L’intelligence artificielle au service de la lutte contre la fraude

« La France refuse de confier la décision de vie ou de mort à une machine qui agirait de façon pleinement autonome et échapperait à tout contrôle humain ». Alors que la création d’un comité d’éthique ministériel sur les sujets de défense a été annoncée par Florence Parly le 5 avril, une forme de peur subsiste autour des dangers potentiels de l’intelligence artificielle. L’IA et le machine learning ont aussi des avantages multiples, et d’ores et déjà visibles dans de nombreux domaines. Appliqués dans certains lieux publics, ils permettent, par exemple, de lutter contre la fraude.

Détecter les fraudeurs aux caisses libre-service

Nombreuses sont les réflexions autour du biais comportemental de l’IA, programmée à partir de cerveaux humains. Si l’on se souvient de Tay, l’IA développée par Microsoft en 2016, et de son apprentissage néo-nazi en moins de 24 heures passées sur Twitter, il est vrai que l’expérience semble risquée. Trois ans plus tard, l’analyse des comportements est justement au cœur des apports sécuritaires que l’IA serait susceptible d’engranger. Dans les grandes surfaces, dans les banques, dans la rue, elle promet une lutte intense contre la fraude et le vol.

Axel Mery, responsable des solutions business digital chez Fujitsu en France, est fier d’avoir « convaincu [le groupe japonais] d’investir dans l’IA sur le territoire de Paris-Saclay, où il y a un terreau très prometteur pour l’innovation ». Avec Thierry Lefort, chief technology officer IA, et leur équipe du Drahi X-Novation Center de l’école Polytechnique, il conçoit des technologies qui permettront peut-être de réduire les occurrences de fraude dans les grandes surfaces.

Selon une étude publiée en 2014 par le ministère de l’Intérieur britannique, les magasins dotés de caisses automatiques sont beaucoup plus sujets aux vols que les enseignes sans libre-service – le ratio était de 86 % contre 52 % dans les supermarchés britanniques en 2014. Que ce soit en échangeant les codes-barres entre deux produits de même poids ou en faisant passer des appareils high-techs pour des fruits dûment pesés en rayon, les fraudeurs ont depuis redoublé d’imagination pour payer leurs achats moins chers. AI Loss Prevention de Fujitsu pourrait rendre ces pratiques plus rares. Cette technologie d’IA permet d’authentifier le produit scanné en caisse en le comparant au code-barre présenté. Après avoir entré les images de tous les produits vendus par l’enseigne dans la base de données, le dispositif fonctionne seul et peut lancer l’alerte en cas de non-conformité.

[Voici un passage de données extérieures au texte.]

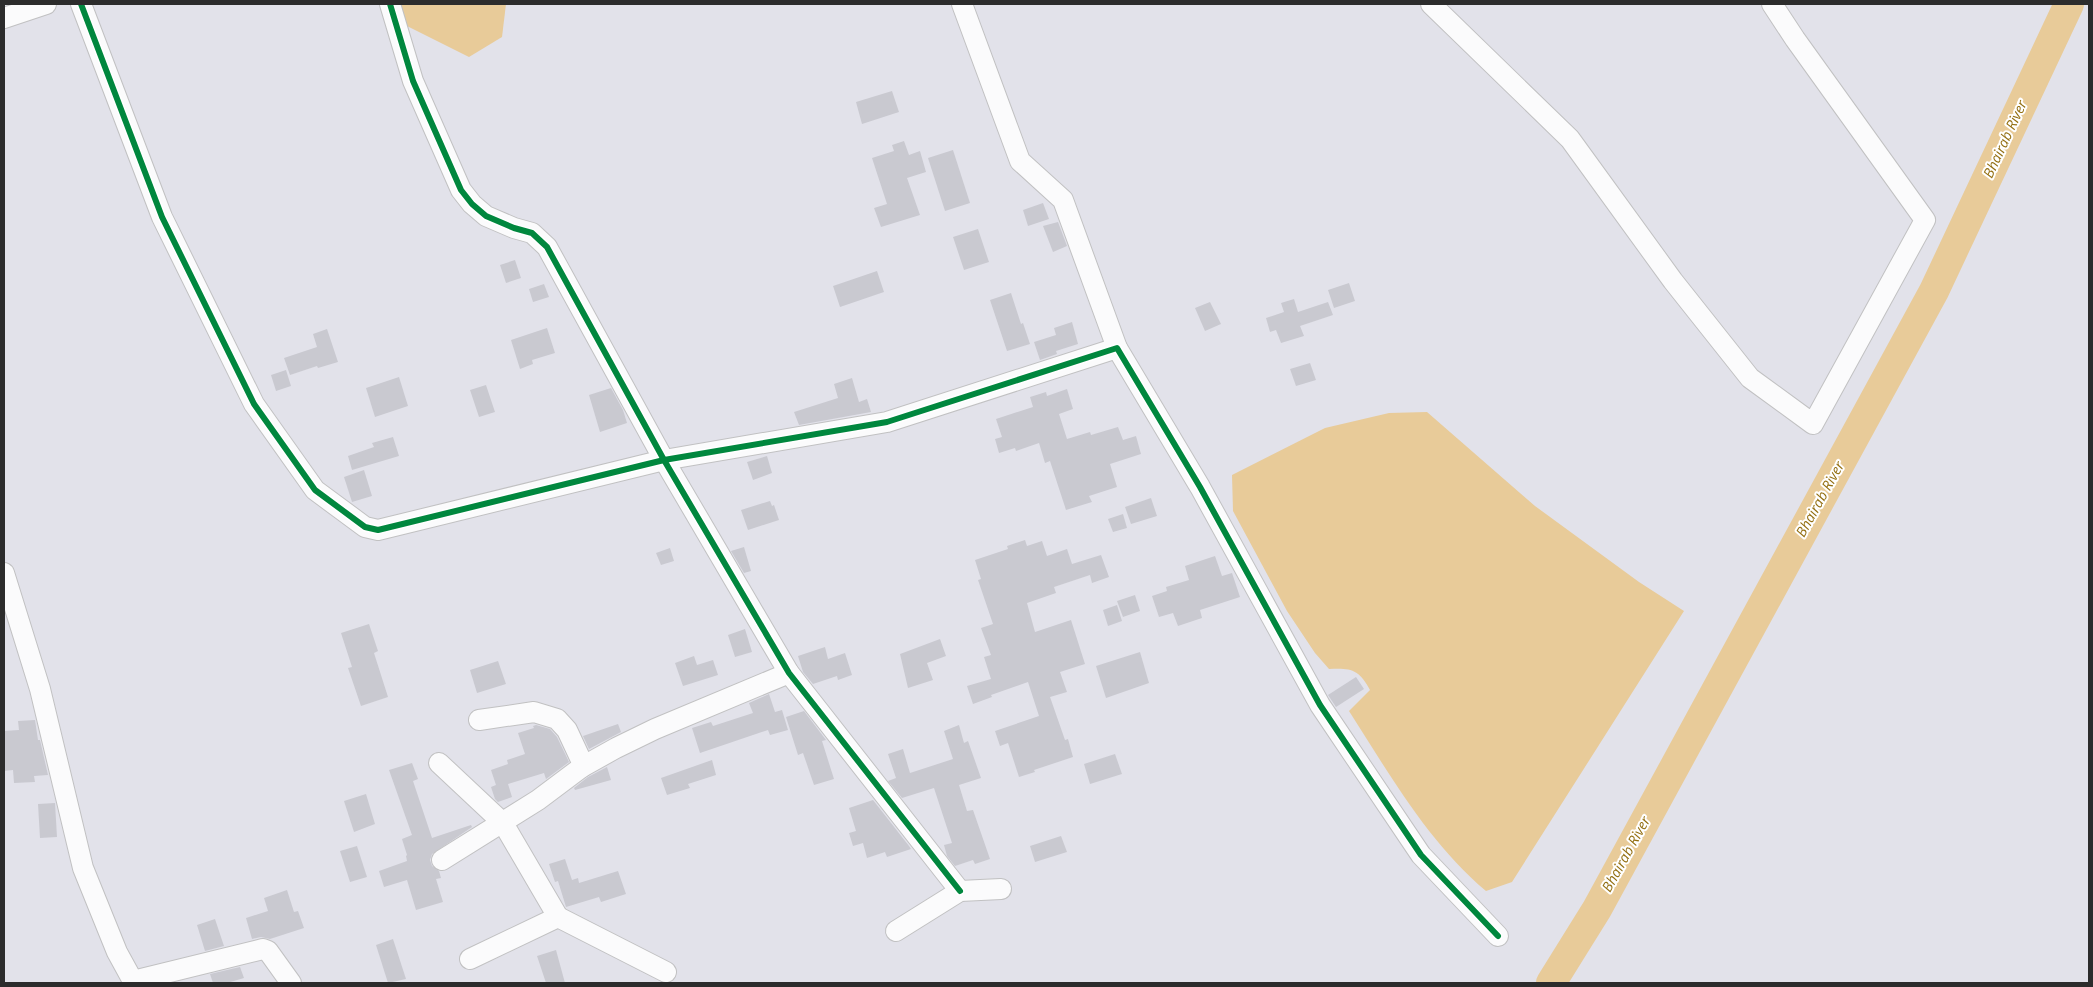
<svg xmlns="http://www.w3.org/2000/svg" width="2093" height="987" viewBox="0 0 2093 987" font-family="'Open Sans',sans-serif">
<style>
.water{fill:#e8cb99}
.lines{fill:none;stroke-linecap:round;stroke-linejoin:round}
.river{stroke:#e8cb99;stroke-width:30}
.building{fill:#c9c9d0}
.street-casing{stroke:#c1c1c2;stroke-width:22}
.street{stroke:#fbfbfc;stroke-width:20}
.cycleway-casing{stroke:#fff;stroke-width:9}
.cycleway{stroke:#00873e;stroke-width:6}
.labels{text-anchor:middle;stroke-width:4;stroke-linejoin:round;paint-order:stroke}
.water-label{font-size:14px;font-style:italic;fill:#936f12;stroke:#fff}
</style>
<rect width="100%" height="100%" fill="#e2e2ea"/>
<g class="water">
<path d="M400,4H506L502,37L469,57L405,25Z"/>
<path d="M1427,412L1535,506L1639,582L1684,611L1512,882L1486,891C1428,842 1390,775 1349,711L1370,690C1359,669 1351,668 1329,669L1315,653L1287,611L1233,511L1232,475L1325,428L1389,413Z"/>
</g>
<g class="lines">
<path class="river" d="M1551,983L1597,909L1934,291L2069,4"/>
</g>
<g class="building">
<path d="M892,91L899,112L862,124L856,102Z"/>
<path d="M904,141L909,155L920,151L926,172L907,178L920,215L881,227L874,208L887,204L872,158L894,151L892,145Z"/>
<path d="M953,150L970,203L945,211L928,158Z"/>
<path d="M1043,203L1049,219L1028,226L1023,210Z"/>
<path d="M1058,222L1067,246L1053,252L1043,226Z"/>
<path d="M978,229L989,262L964,270L953,237Z"/>
<path d="M515,260L521,278L506,283L500,265Z"/>
<path d="M877,271L884,292L840,307L833,286Z"/>
<path d="M1349,283L1355,301L1334,308L1328,290Z"/>
<path d="M544,284L549,297L533,302L529,289Z"/>
<path d="M1011,293L1021,324L1023,323L1030,344L1007,351L990,300Z"/>
<path d="M1294,299L1298,312L1328,302L1333,315L1300,326L1304,336L1281,343L1276,330L1270,332L1266,318L1284,312L1281,303Z"/>
<path d="M1210,302L1221,324L1205,331L1195,308Z"/>
<path d="M1072,322L1078,344L1056,351L1057,354L1040,360L1034,342L1056,335L1054,328Z"/>
<path d="M547,328L555,353L532,360L533,364L520,369L511,340Z"/>
<path d="M327,329L338,362L318,368L317,366L290,375L284,358L317,347L313,334Z"/>
<path d="M1310,363L1316,380L1296,386L1290,369Z"/>
<path d="M286,370L291,386L276,391L271,375Z"/>
<path d="M399,377L408,406L375,417L366,388Z"/>
<path d="M852,378L859,402L867,399L871,412L799,425L794,412L838,398L834,384Z"/>
<path d="M486,385L495,412L479,417L470,390Z"/>
<path d="M611,388L623,410L627,423L600,432L589,395Z"/>
<path d="M1067,389L1073,409L1059,414L1067,439L1090,432L1091,435L1118,427L1123,440L1136,436L1141,454L1110,464L1117,487L1089,496L1092,502L1066,510L1050,461L1045,463L1039,443L1016,451L1015,448L999,453L995,439L1002,437L996,419L1033,407L1030,397L1046,392L1047,396Z"/>
<path d="M393,437L399,456L352,470L348,456L374,447L372,443Z"/>
<path d="M767,456L772,473L753,480L747,462Z"/>
<path d="M364,470L372,496L352,502L344,477Z"/>
<path d="M1151,498L1157,516L1131,524L1125,507Z"/>
<path d="M770,501L772,506L774,505L779,520L748,530L741,510Z"/>
<path d="M1123,514L1127,528L1113,532L1108,519Z"/>
<path d="M1025,540L1027,546L1042,541L1047,556L1067,549L1072,564L1101,555L1109,577L1092,583L1090,575L1054,587L1056,593L1027,603L1035,632L1071,620L1085,664L1060,672L1067,692L1050,697L1065,740L1068,739L1073,757L1034,770L1035,772L1019,777L1008,743L1000,746L995,731L1039,716L1028,682L991,695L992,697L973,704L967,686L991,679L984,657L991,655L981,628L993,624L978,580L981,579L975,560L1008,549L1007,546Z"/>
<path d="M744,547L751,571L744,573L731,551Z"/>
<path d="M670,548L674,561L661,565L656,553Z"/>
<path d="M1215,556L1222,576L1232,573L1240,597L1200,610L1202,618L1178,626L1173,613L1159,617L1152,596L1167,591L1166,587L1189,580L1185,566Z"/>
<path d="M1135,595L1140,611L1123,617L1117,601Z"/>
<path d="M1117,605L1122,621L1108,626L1103,610Z"/>
<path d="M369,624L378,651L374,653L388,697L361,706L348,668L352,667L341,633Z"/>
<path d="M745,629L752,652L735,657L728,635Z"/>
<path d="M940,639L946,656L927,663L933,680L908,688L900,654Z"/>
<path d="M825,647L828,659L845,653L852,675L838,680L837,676L813,684L803,672L798,656Z"/>
<path d="M1140,652L1149,683L1106,698L1096,666Z"/>
<path d="M694,656L697,665L713,660L718,675L683,686L675,663Z"/>
<path d="M498,661L506,684L477,693L470,670Z"/>
<path d="M1356,677L1364,689L1336,707L1328,695Z"/>
<path d="M769,694L775,712L782,710L788,730L770,735L768,730L700,753L692,728L711,722L713,726L753,713L749,703Z"/>
<path d="M804,711L826,740L822,741L834,779L814,785L803,753L798,755L786,717Z"/>
<path d="M35,720L38,740H40L48,775L34,776L35,782L14,783L13,770L4,771V731L19,730L18,721Z"/>
<path d="M618,724L621,732L589,749L583,736Z"/>
<path d="M536,725L550,729L557,737L569,762L546,779L544,773L508,784L512,797L498,802L495,799L491,787L496,785L491,770L508,764L507,760L525,754L518,733L534,728L533,726Z"/>
<path d="M959,725L964,743L968,741L981,778L959,785L967,811L973,810L990,859L975,864L973,860L955,866L947,856L944,845L952,843L934,788L902,798L888,781L896,778L888,754L903,749L910,773L953,759L944,731Z"/>
<path d="M1115,754L1122,774L1090,784L1084,764Z"/>
<path d="M712,760L716,775L688,784L690,788L667,795L661,778Z"/>
<path d="M412,763L418,779L413,781L432,838L471,825L472,827L432,854L430,860L432,866L439,871L441,878L436,879L443,902L416,910L407,880L384,887L379,871L407,861L406,856L407,855L402,839L412,835L389,770Z"/>
<path d="M607,767L611,780L575,790L574,788L588,777Z"/>
<path d="M366,794L375,824L354,832L344,801Z"/>
<path d="M873,800L909,846L911,849L887,857L885,852L867,858L863,843L853,846L849,833L856,831L849,808Z"/>
<path d="M55,803L57,837L40,838L38,804Z"/>
<path d="M1061,836L1067,852L1035,862L1030,846Z"/>
<path d="M357,846L367,877L350,882L340,851Z"/>
<path d="M565,859L572,880L578,878L579,883L618,871L626,894L601,902L599,897L566,907L558,881L555,882L549,864Z"/>
<path d="M287,890L294,912L298,911L304,928L270,939L261,937L252,939L246,918L268,911L264,898Z"/>
<path d="M215,919L224,946L205,951L197,925Z"/>
<path d="M393,939L406,979L388,983L376,945Z"/>
<path d="M556,950L565,983H546L537,956Z"/>
<path d="M240,967L244,978L227,983H213L210,974Z"/>
</g>
<g class="lines">
<g class="street-casing">
<g id="street">
<path d="M81,4L162,217L254,404L315,490L365,527L378,530L664,460L887,422L1117,348L1200,487L1320,705L1421,855L1498,936"/>
<path d="M390,4L413,81L461,190L472,204L486,216L514,228L532,233L547,247L664,460L789,673L960,891"/>
<path d="M962,4L1020,161L1063,200L1117,348"/>
<path d="M1431,4L1570,139L1673,281L1750,378L1813,424L1925,220L1795,39L1772,4"/>
<path d="M4,18L46,4"/>
<path d="M4,573L40,689L83,868L117,952L134,983"/>
<path d="M479,720L534,712L557,719L567,730L581,760L582,767"/>
<path d="M439,763L503,823L558,917"/>
<path d="M442,860L538,800L582,767L616,748L655,729L789,673"/>
<path d="M896,931L960,891L1001,889"/>
<path d="M470,959L558,917L666,972"/>
<path d="M133,981L263,949L268,951L291,983"/>
</g>
</g>
<use href="#street" class="street"/>
<g class="cycleway-casing">
<g id="cycleway">
<path d="M81,4L162,217L254,404L315,490L365,527L378,530L664,460L887,422L1117,348L1200,487L1320,705L1421,855L1498,936"/>
<path d="M390,4L413,81L461,190L472,204L486,216L514,228L532,233L547,247L664,460L789,673L960,891"/>
</g>
</g>
<use href="#cycleway" class="cycleway"/>
</g>
<g class="labels">
<g class="water-label">
<text transform="translate(2005 139) rotate(-65)" y="5">Bhairab River</text>
<text transform="translate(1820 499) rotate(-61)" y="5">Bhairab River</text>
<text transform="translate(1626 854) rotate(-61)" y="5">Bhairab River</text>
</g>
</g>
<rect width="2093" height="987" fill="none" stroke="#2c2c2c" stroke-width="10"/>
</svg>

Assurer la sécurité du milieu bancaire jusqu’aux distributeurs de billets

Les caisses automatiques ne sont pas les seules cibles de la fraude et du vol. En 2017, un rapport d’Europol dévoilait les nouvelles techniques utilisées par les cyber-attaquants pour subtiliser de l’argent. En novembre 2018, c’est l’entreprise sud-coréenne de cybersécurité Positive Technologies qui révélait le temps moyen nécessaire au hacking de distributeurs automatiques de billets : quinze minutes. Un laps de temps suffisant pour introduire un logiciel malveillant dans le système et faire cracher tous les billets contenus dans le guichet (technique du « jackpotting ») ou encore pour installer une bande magnétique qui récupérera les données de toutes les cartes insérées par la suite (le « skimming »).

Là encore, Fujitsu pense avoir trouvé une solution pour lutter contre ces vols, grâce à l’intelligence artificielle. Thierry Lefort et les équipes de Paris-Saclay ont intégré le logiciel « Openpose », développé par Carnegie Mellon University, dans les caméras de vidéosurveillance des distributeurs de billets. Ce dispositif analyse les poses des individus en détectant leurs membres et articulations. En plus de pouvoir détecter les agressions physiques, l’IA est capable d’identifier les postures anormales des personnes situées aux abords du guichet. « Quand vous retirez de l’argent au distributeur, vous interagissez d’abord avec l’écran, puis avec le lecteur de carte et le clavier. L’IA va être capable de détecter un comportement étrange autour de ces interactions. Si un individu passe plusieurs minutes à toucher le lecteur de carte, cela va être identifié. », explique Thierry Lefort.

« Nous avons déjà un partenariat avec des banques italiennes », souligne le CTO de Fujitsu. L’Union européenne a, de plus, intégré le dispositif au projet du consortium FINSEC pour améliorer la sécurité physique et digitale dans le milieu bancaire. FINSEC dispose déjà de près de 10.2 millions d’euros pour se mettre en place. Cette application d’« Openpose » plaît et pourrait bien devenir incontournable.